21.2.06

Colectivismos penais

A deputada Ana Drago quer que a violação do segredo de justiça por jornalistas resulte em sanções penais (penas de multa) para ?as empresas jornalísticas? e não, como sucede actualmente, em penas que recaem sobre os próprios autores do crime (admitindo que o crime possa ser praticado por estranhos ao processo, como são os jornalistas enquanto tais, o que não é pacífico entre a doutrina penal).
A Lei de Imprensa prevê, actualmente, a co-responsabilização penal e civil do director, subdirector ou editor que não se tenha oposto à prática de um crime através da imprensa (incluindo, eventualmente, o crime de violação de segredo de justiça). E bem o faz, pois estes têm efectiva possibilidade de controlar aquilo que é publicado.
?A empresa jornalística? (ou a respectiva administração), porém, apenas nomeia e destitui o Director. Para além deste controlo indirecto, nenhum peso tem naquilo que é ou não publicado. E ainda bem que assim é, também.

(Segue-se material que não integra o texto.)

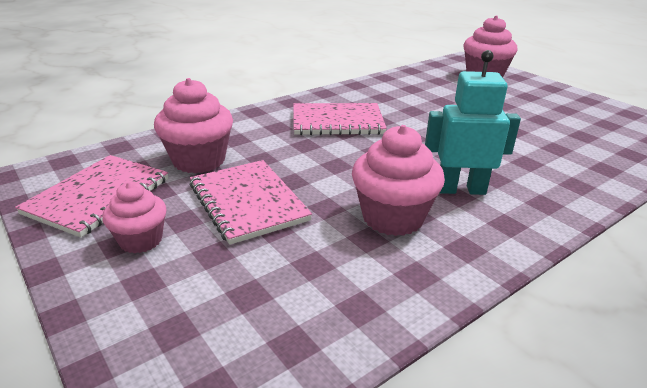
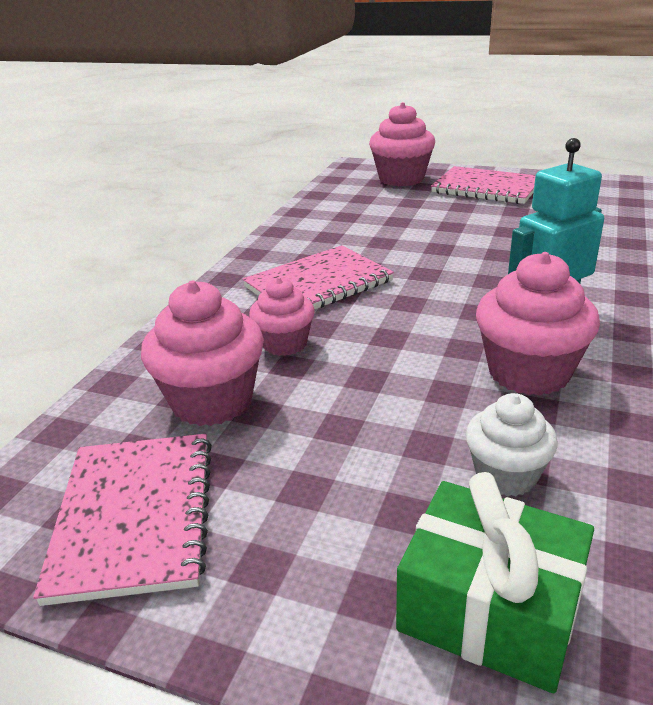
camera: 30 degrees left, 0 degrees up
(141, 240) = (288, 544): pink cupcake -> pink cupcake (284, 344)
(186, 319) = (489, 609): none -> green gift
(248, 202) = (353, 427): pink notebook -> pink notebook (486, 188)
(292, 264) = (506, 475): none -> white cupcake

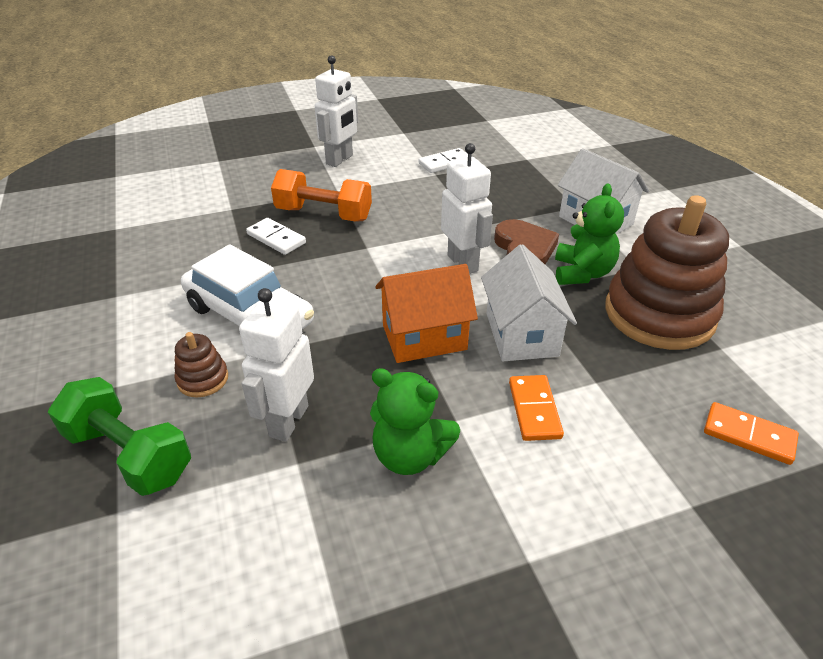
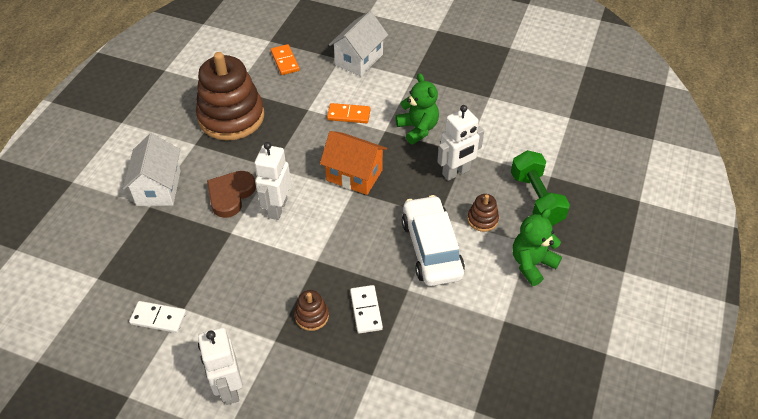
camera: 140 degrees left, 10 degrees up
(323, 214) = (311, 316): orange dumbbell -> brown stacking toy
(340, 160) = (229, 388): white robot -> white robot turned 90 degrees counterclockwise
(521, 334) = (307, 147): white house -> white house (359, 59)
(534, 410) = (348, 115): orange domino -> orange domino turned 60 degrees clockwise
(582, 273) = (227, 160): green teddy bear -> green teddy bear (532, 264)

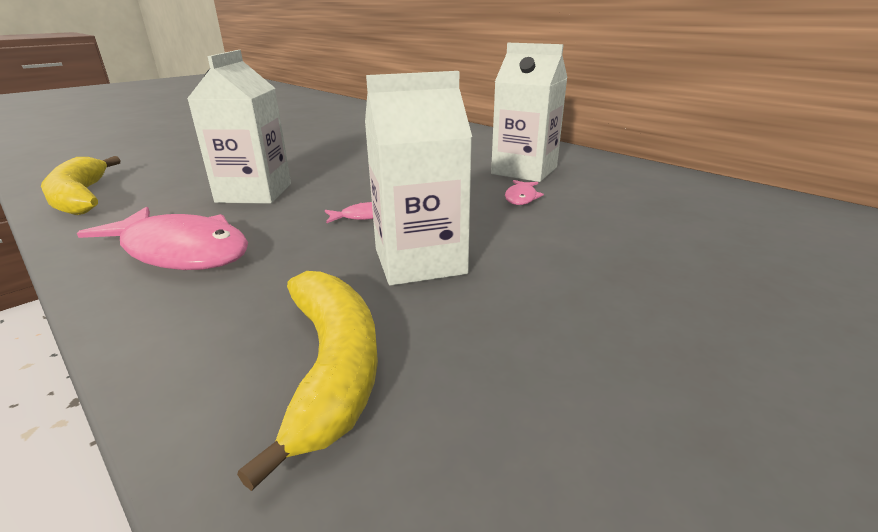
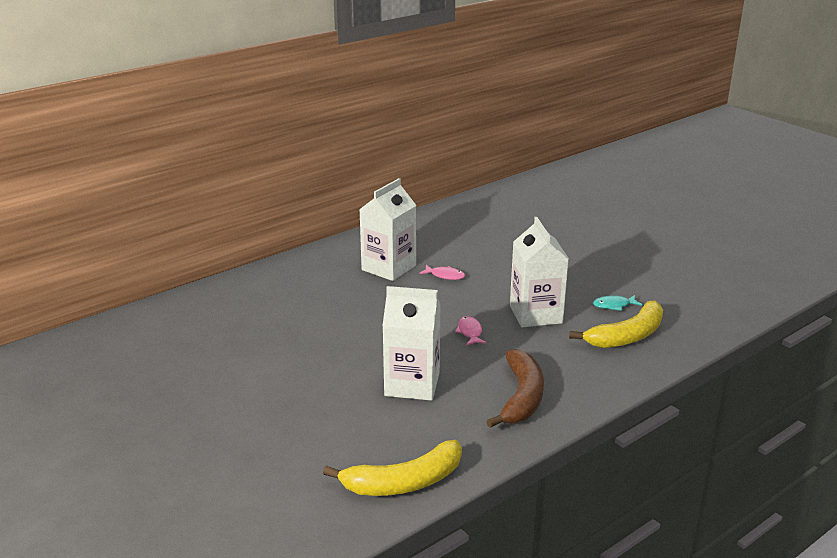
camera: 85 degrees left, 0 degrees up
(181, 251) = (521, 397): pink fish -> brown banana
(332, 367) = (627, 336): yellow banana -> yellow banana turned 150 degrees clockwise
(473, 353) = (614, 305): none -> turquoise fish

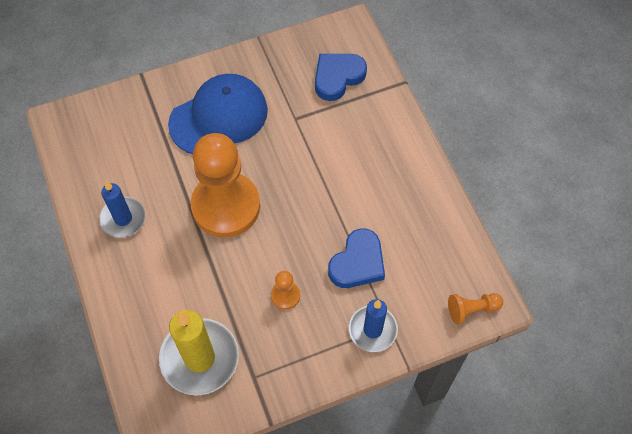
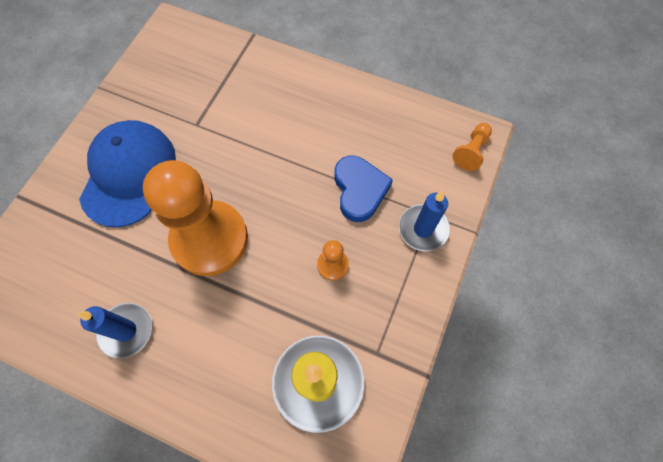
camera: 45 degrees left, 5 degrees up
(337, 77) = (198, 68): blue heart -> none

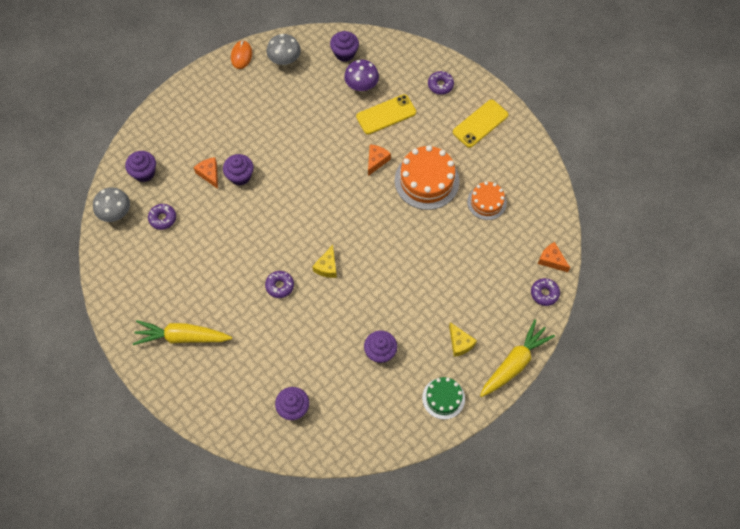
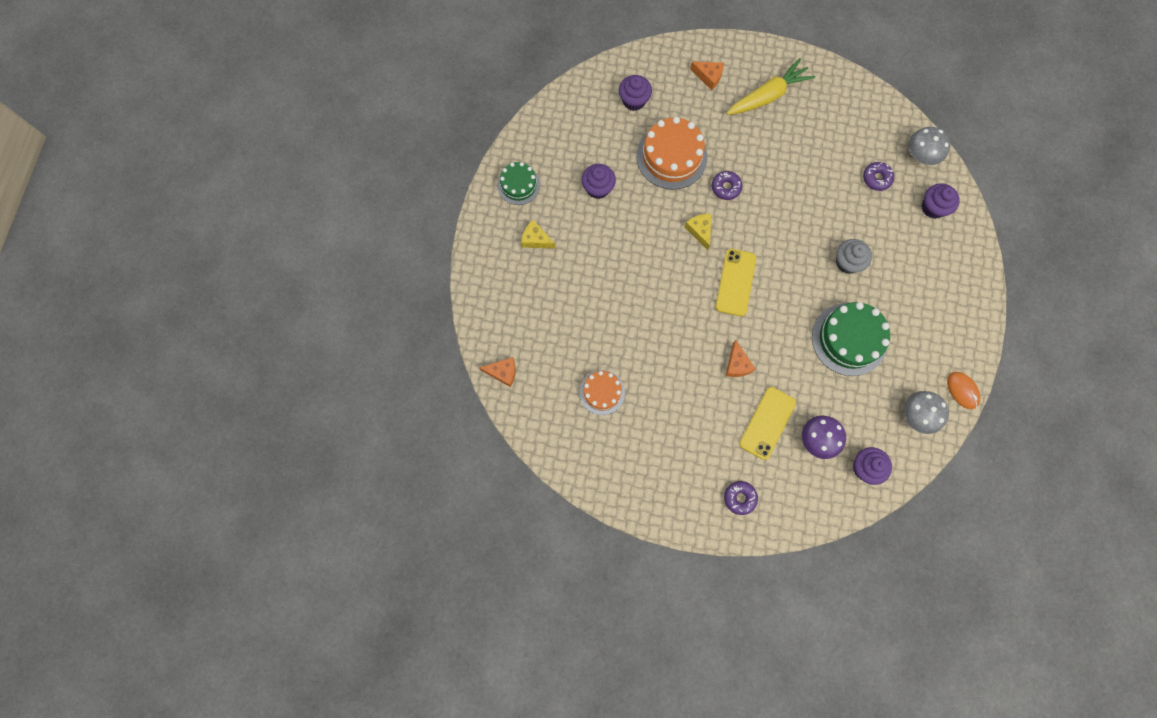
camera: 145 degrees right, 10 degrees up
(209, 174) = (876, 245): orange cheese -> orange cheese (708, 76)
(240, 176) = (847, 262): purple cupcake -> grey cupcake
(285, 128) = (849, 339): none -> green cake
(426, 180) = (674, 376): orange cake -> orange cake (671, 156)
(480, 123) = (667, 479): yellow phone -> yellow phone (735, 282)
(514, 363) = (477, 252): yellow carrot -> none
(544, 293) = (489, 334): purple donut -> none

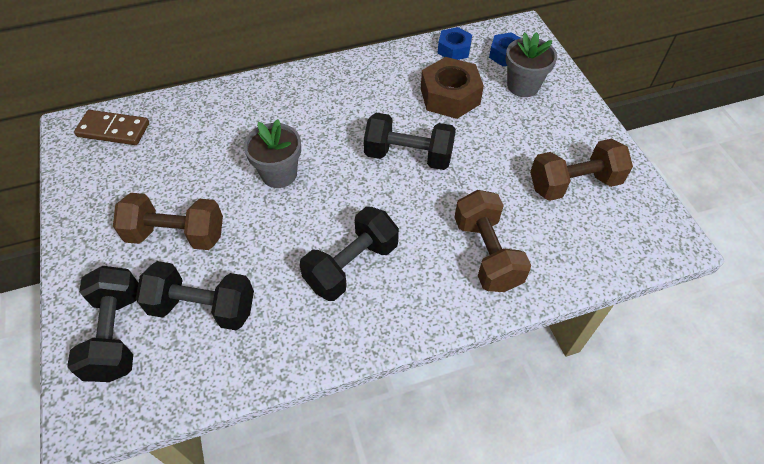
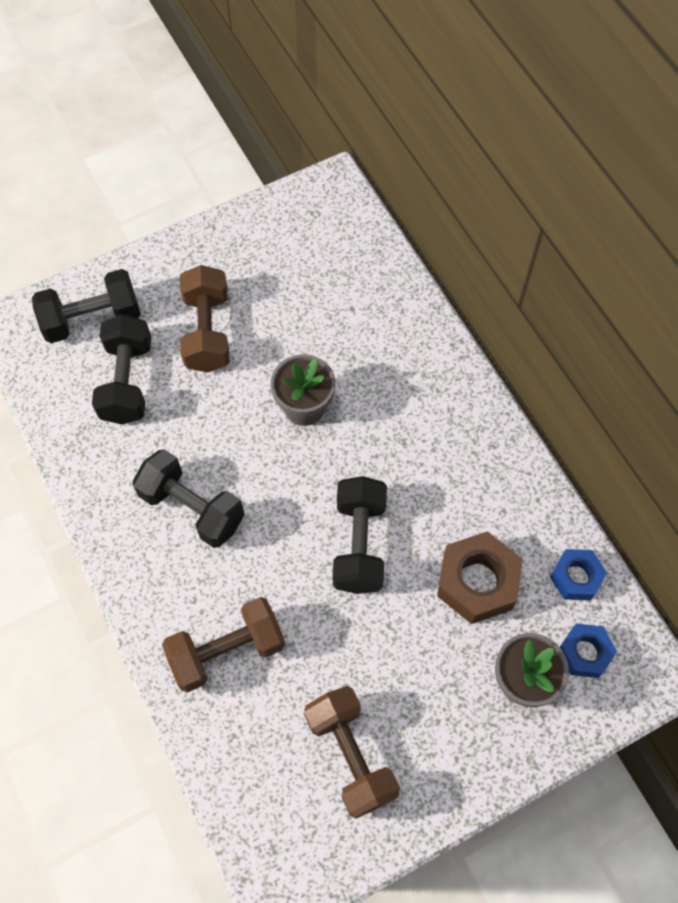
camera: 80 degrees right, 10 degrees up
(113, 130) = (336, 225): brown domino -> none

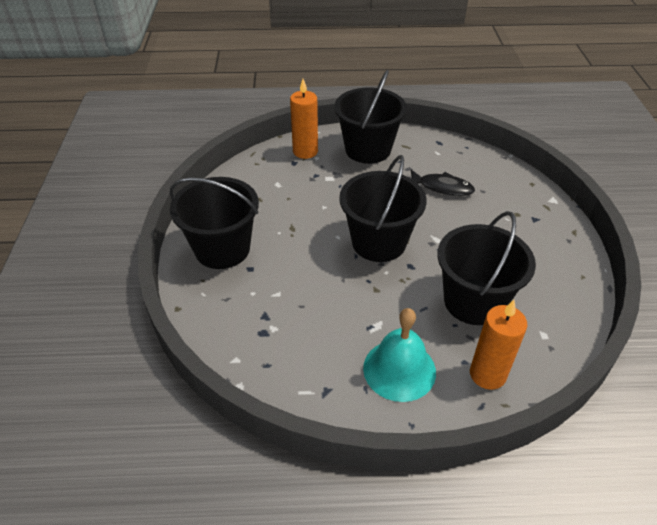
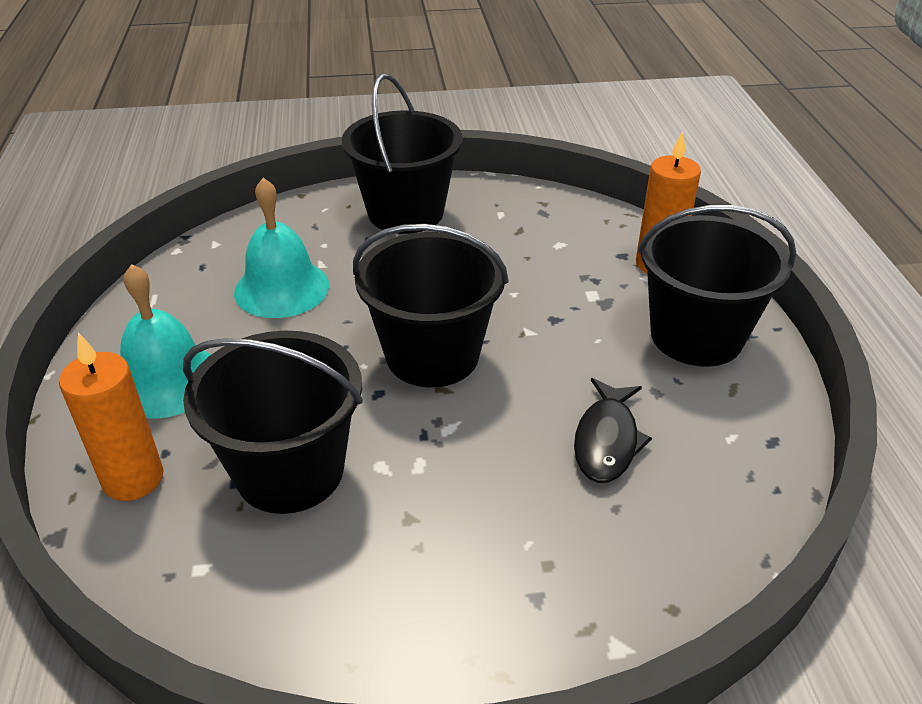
camera: 85 degrees right, 5 degrees down
(303, 314) = (281, 288): none -> turquoise bell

Se a proposta da deputada do BE viesse a ser acolhida, naturalmente que a administração da ?empresa jornalística? passaria a querer controlar previamente aquilo que é ou não publicado, por ser essa a única forma de evitar a responsabilização penal da ?empresa?. A admissibilidade de tal controlo seria, aliás, a única forma de imputar à ?empresa? qualquer espécie de ?culpa? pela publicação de matéria objecto de segredo. E a culpa, ainda que ténue, tem sido pressuposto indispensável à aplicação de qualquer pena.
É verdade que o artigo 29.º da Lei de Imprensa prevê a responsabilização, em certos casos, da empresa jornalística pelo material publicado («No caso de escrito ou imagem inseridos numa publicação periódica com conhecimento e sem oposição do director ou seu substituto legal, as empresas jornalísticas são solidariamente responsáveis com o autor pelos danos que tiverem causado.»). Mas trata-se aqui de responsabilidade civil (pelos danos causados a terceiros). Há uma substancial diferença entre as duas situações. Aqui (responsabilidade civil) a co-responsabilização sempre se poderá justificar com o interesse da vítima numa posição mais confortável, designadamente nos casos em que o jornalista não tenha ?eira nem beira?. Acolá de nada serve à vítima (quem é ela, aliás, na violação do segredo de justiça?) haver mais um arguido. Ao jornalista também não e à liberdade de imprensa ainda menos.